Nov 14, 2011

REVIEW | Humor in Art | Situation Comedy: Humor in Recent Art | Dominic Molon



Situation Comedy: Humor in Recent Art, Domonic Molon, Michael Rooks, 1996,
Art isnt all about the impression it leaves, it's also about the emotion it gives you when your observing it.  The book,  "Situation Comedy:  Humor in Recent Art",  states the opinion that comedy in art isnt always pretty,  in fact  its usually quite shocking.   In recent years, during this period of widespread political upheavel, artists internationally have produced a heathly dose of humor, both light-hearted and dark, into their work, utilizing the leveling power of comedy and irony to question authority and to encourage laughter in the mueseum.


Artists throughout the ages have created works that use humor to convey ideas that can be understood best through the vocabulary of comedy. Art is endless and relative and can be whatever you want it to be.  Major comedic works in contemporary art has been defined in major group exhibitions that concern many human issues such as social justice, economic,  inequity, political,environmental issues and many more.   Many people will never truily understand the humor in art  The emphasis on art as a form of an agent for social change is particulary at odds in our society making it hard for people to cooperate and take in the sence of the absurd.

One of the most significant ways that artists have manifested elements of the humorous in their work has been through a process of detournement, in which the pre-existing structures and procedures of daily life are magnified and subverted.  In this process, the mundane can become comically estranged and fantasting, allowing the viewer to recognize the message through its absurdity.


Erwin Wurm, Looking for a Bomb, 2003,  Jack Hanley Gallery, San Fransisco


One picture that caught my attention was the work done by Ervin Wurum, where a man is shown sticking his arm through the fly of another in an exaggerated and ridiculous attempt to search for a prize in the trousers.  The sexual and ridiculous action has a dark comedic relationship to the anti-terrorist security measures taken around the world in the wake of the September 11 attacks.  Some people choose to find the humor and some will not.


Another artist's work that caught my attention was "The Hunt," by Christian Jankowski. In the video, Jankowski takes he quintessential event of supermarket shopping and elevates it to mock epic proportions.  The means of acquiring sustenance for oneself or ones family in the modern age and contrasting it with the action of hunting for food in a more primitive time.

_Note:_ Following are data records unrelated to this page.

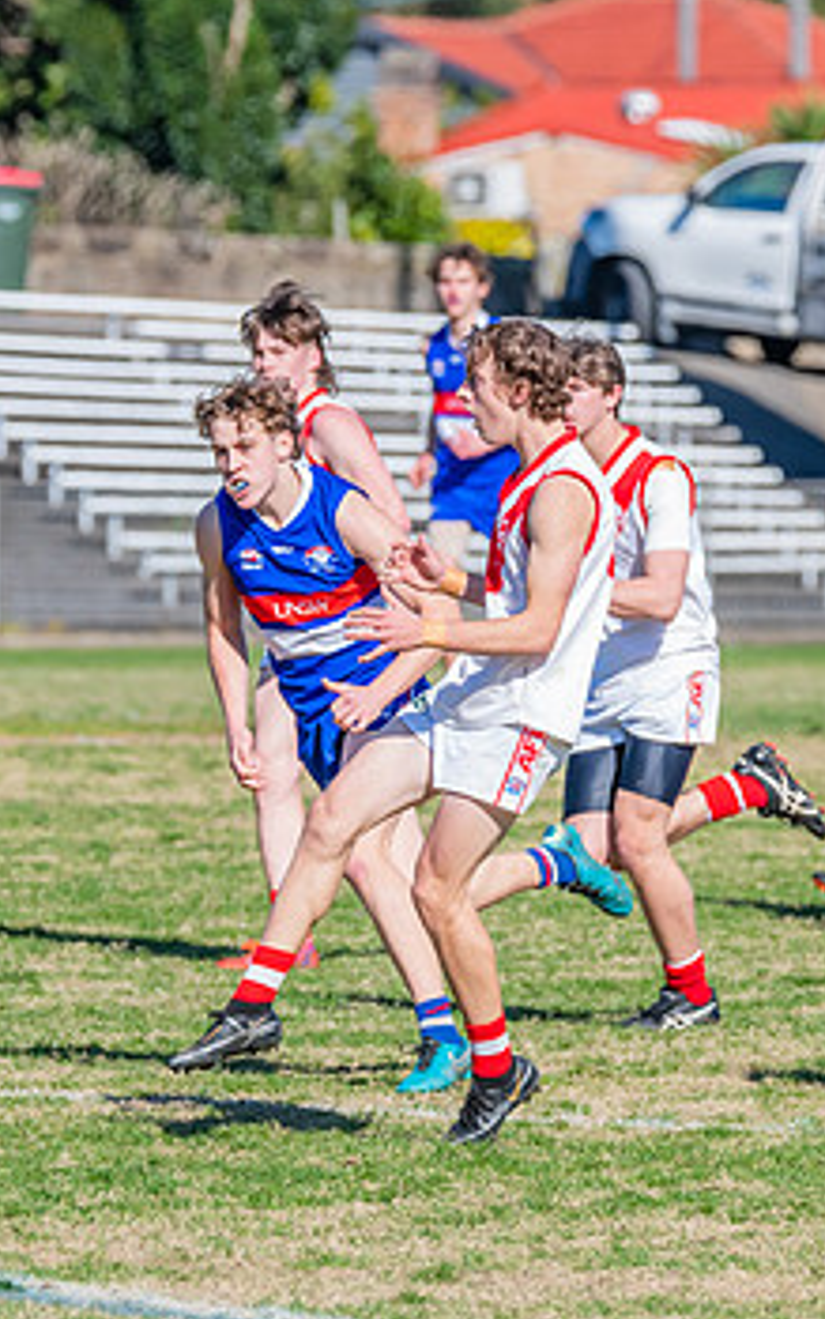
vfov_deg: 3.1
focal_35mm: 676
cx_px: 267
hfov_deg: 1.9
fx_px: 24299
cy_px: 703
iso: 800
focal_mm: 400
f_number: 10
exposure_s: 1/1600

"Situation Comedy" presents a selection, or should I say a mess, of video, sound installations, paintings, sculptures, drawings, and photographs. Situation Comedy was written with fascinating feedback on different artists but to me, was put together really poorly and was crammed with too many artists.  The book was hard to read due to the scattered images throughout the pages. You had information on an artist, and the image of his artwork could be found pages before it or pages after. I had to constantly keep flipping back and forth to find out who the book was talking about



Tom Friedman, Untitled, 1996, Neal Meltzer Fine Art, Inc.

The image above is a sculptor made by Tom Friedmen that targets comedy in the loony toonish style of manner.  More like the coyote and roadrunner type of cartoon on a real life surface.   While reading I took a big interest on this artist and had to find more of his works online, due to the fact that the book lacks information or aknowledgment on this artist.  Because the book is so small and is filled with an immense ammount of artists,  a lot of information I'd like to know was left out.


Like art, comedy is endless.  Everyone is different so anyone can find comedy in practically anything.
- Allan Gindic

1 comments:

  1. ContributorNov 28, 2011 10:43 AM
    Allan,
    Such an interesting review. I love this trend of finding humor in our everyday lives and making a point to document it through photography. I'm glad I'm now informed with this word, detournement. If I were judging a book by it's cover I would have picked this book up in a heartbeat but I'm glad you informed us about how it is rather scatter minded and doesn't flow. Books like these most definitely can cause a frustration when trying to flow through it smoothly. Seems like it could be appreciated more if it were just a picture book. I love this idea and it seems like you enjoy this trend as well.